Un’altra applicazione del machine learning riguarda la capacità di profilare clienti per realizzare pubblicità traccianti: come possiamo difenderci?

«Ogni volta che accediamo al web o ai social media lasciamo molte tracce di noi, attraverso i siti web che consultiamo, gli acquisti che facciamo in rete, i like che mettiamo sotto determinate frasi, o foto, o altro. Si stima che 200 like permettano agli algoritmi sofisticati del machine learning di profilarci quasi integralmente, al punto da avere una conoscenza di noi stessi superiore a quella che noi abbiamo di noi stessi. Allora, è evidente che si può fare di questo un uso buono e un uso meno buono. L’uso buono perché se esistono algoritmi che ci conoscono bene, sapranno consigliare i nostri acquisti, le nostre scelte. Tuttavia, questi algoritmi sono nelle mani di altre istituzioni, dei grandi player dei social media, quali Google, Apple, Microsoft, Amazon, e naturalmente nessuno di noi può sapere esattamente che uso se ne farà. Abbiamo dunque tutto il diritto di pretendere che gli organismi nazionali e sovranazionali regolamentino questo uso di dati, lo rendano non arbitrario, ma controllato».

Ha scritto che è sottesa al machine learning una diversa modalità di approccio scientifico, da Popper (verifica di teorie e ipotesi) a Bacon, dall’esperienza empirica alla scoperta scientifica. Ci può spiegare in che senso?

«

Oggi gli algoritmi dell’intelligenza artificiale utilizzano esclusivamente i dati, pretendono di estrarre tutta la conoscenza dalla sola analisi dei dati, indipendentemente dal contesto che li ha generati. Questo è un approccio completamente nuovo, vorrei dire empirico che si contrappone all’approccio più tradizionale che usa modelli fisici, matematici, le leggi universali che codificano il comportamento della natura, ma anche di tanti processi biologici, industriali, economici e sociali.

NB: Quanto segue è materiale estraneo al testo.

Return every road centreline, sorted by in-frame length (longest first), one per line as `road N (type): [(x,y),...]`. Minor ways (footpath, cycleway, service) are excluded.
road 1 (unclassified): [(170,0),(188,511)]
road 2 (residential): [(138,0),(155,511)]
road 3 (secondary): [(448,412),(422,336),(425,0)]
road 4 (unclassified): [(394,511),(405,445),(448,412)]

Da un lato, quindi, c’è la conoscenza che si estrae solo dai dati ovvero dall’osservazione, dall’altro c’è la conoscenza che è stata scritta, nella roccia, dai grandi scienziati che ci hanno preceduti. Queste sono le due contrapposizioni fondamentali. Oggi si vive, in ambito scientifico, questo tipo di contrapposizione, in modo, vorrei dire, quasi dogmatico. Domani dobbiamo pensare che si possano riconciliare questi due punti di vista come ci hanno insegnato Newton e Galileo: l’esperienza e l’osservazione è prodroma alla formulazione, di teorie scientifiche, che poi vanno verificate sulla base ancora dell’esperienza. Credo che far coesistere un approccio totalmente esperienziale, basato sull’analisi dei dati, con un approccio basato sulle leggi fisiche, sui modelli matematici, sia una delle grandi sfide scientifiche che ci stanno davanti. Noi ci stiamo lavorando. Abbiamo già risultati estremamente importanti e incoraggianti in questa direzione».

Il nostro futuro è nelle mani dell’intelligenza artificiale? Ci sono dei limiti di carattere etico - antropologico?

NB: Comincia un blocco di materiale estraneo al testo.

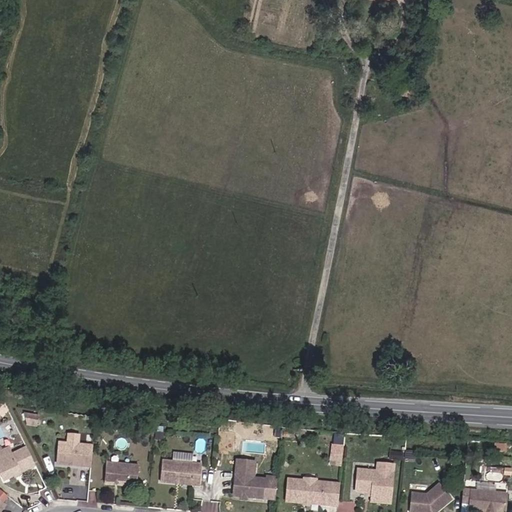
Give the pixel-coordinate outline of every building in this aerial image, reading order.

«Oggi in Giappone si usano robot gestiti dagli algoritmi dell’intelligenza artificiale che assistono persone sole (sono “badanti” tecnologici), che sono in grado di reagire allo stato d’animo di queste persone leggendolo nei loro occhi, analizzando la loro espressione facciale. Abbiamo algoritmi dell’intelligenza artificiale che riescono, come dicevamo prima, a capire quasi tutto della nostra personalità, e a prevedere per quale partito o candidato-presidente voteremo. Ogni giorno scopriamo algoritmi che fanno cose nuove, inventano nuove canzoni, scrivono nuove poesie e trovano il partner ideale per le persone single. Ci sono dei limiti alla loro intrusività nelle nostre vite? È difficile dirlo. È difficile oggi capire se questa continua evoluzione possa essere limitata e quale sia effettivamente il confine, tra algoritmi e comportamento umano. La grande questione che ci si pone è se domani gli algoritmi saranno in grado di provare sentimenti che sono tipici oggi della sfera umana, quali passione, gioia, dolore, emozione. Oggi, per fortuna, non è ancora così, ma credo che non ci sia nessuno al mondo in grado di assicurare che, domani, anche questo, non diverrà possibile».